▶ _Arbeitsauftrag 1_:
Mit welchem Betrag wird der Gemeindenverband laut dem Text über die Gemeinnutzungsgüter jährlich aus dem Landeshaushalt finanziert?

▶ _Textabschnitt_:
※ ※ ※

Aber: Weil die Fraktionen statistisch, flächenmäßig, statutarisch, juridisch, rechtlich nicht leicht fassbar, einordenbar und übersichtlich sind, will sich in der Landesverwaltung niemand recht um die Gemeinnutzungsgüter kümmern. Die Anlaufstellen sind auf diverse Landesstellen verteilt, es fehlt an einer kompetenten und verlässlichen und möglichst umfassenden Struktur. Der Verband der Eigenverwaltungen möchte das ändern, möchte im besten Falle finanzielle Zuwendungen für eine solche Struktur von Seiten des Landes. Ähnlich dem Gemeindenverband, sagt Oswald Angerer, der jährlich mit rund 3 Millionen Euro aus dem Landeshaushalt finanziert wird. Dieses Anliegen hat der Verband der Eigenverwaltungen von Beginn an formuliert. Mit mehr als 100.000 Fraktionisten im Rücken.

※ ※ ※

▶ _Aufgeführte Einträge_:
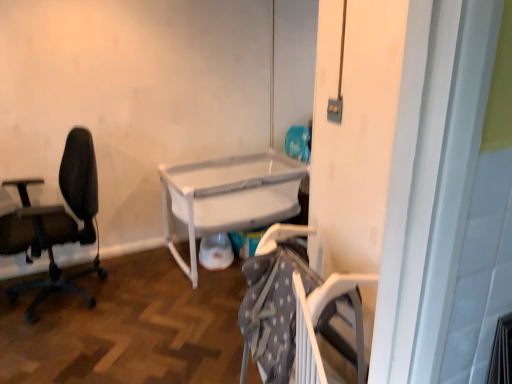
The image size is (512, 384). In order to click on vacant area that lies in front of black mesh office chair at left in this screenshot , I will do `click(55, 352)`.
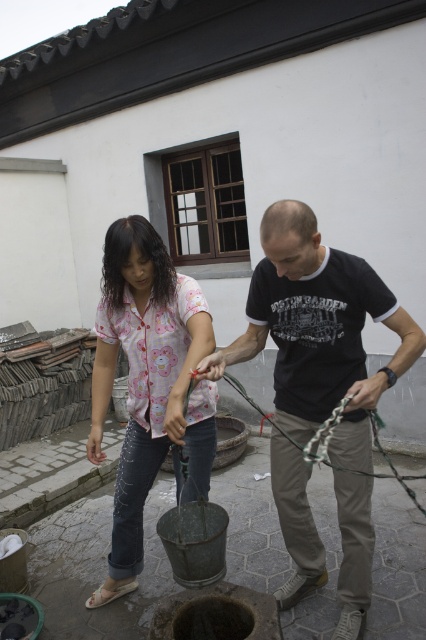
You are a photographer standing at the edge of the paved area. You need to capture a photo where both the floral cotton shirt at center and the green rubber rope at center are clearly visible. Considering their heights, which object might appear larger in the photo?

The floral cotton shirt at center is much taller than the green rubber rope at center, so it will appear larger in the photo.

You are standing in the scene and notice the black cotton shirt at center and the green rubber rope at center. Which object is positioned higher relative to the other?

The black cotton shirt at center is located above the green rubber rope at center, so it is positioned higher.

※ ※ ※

▶ _Arbeitsauftrag 2_:
Gib die Zeilen der Datensätze als nummerierte Liste wieder, und zwar von der Zeile mit "You are a photographer" bis einschließlich der letzten Zeile der Datensätze. Leerzeilen werden dabei ausgelassen.

▶ _Lösung 1_:
Mit rund 3 Millionen Euro im Jahr.

▶ _Lösung 2_:
1. You are a photographer standing at the edge of the paved area. You need to capture a photo where both the floral cotton shirt at center and the green rubber rope at center are clearly visible. Considering their heights, which object might appear larger in the photo?
2. The floral cotton shirt at center is much taller than the green rubber rope at center, so it will appear larger in the photo.
3. You are standing in the scene and notice the black cotton shirt at center and the green rubber rope at center. Which object is positioned higher relative to the other?
4. The black cotton shirt at center is located above the green rubber rope at center, so it is positioned higher.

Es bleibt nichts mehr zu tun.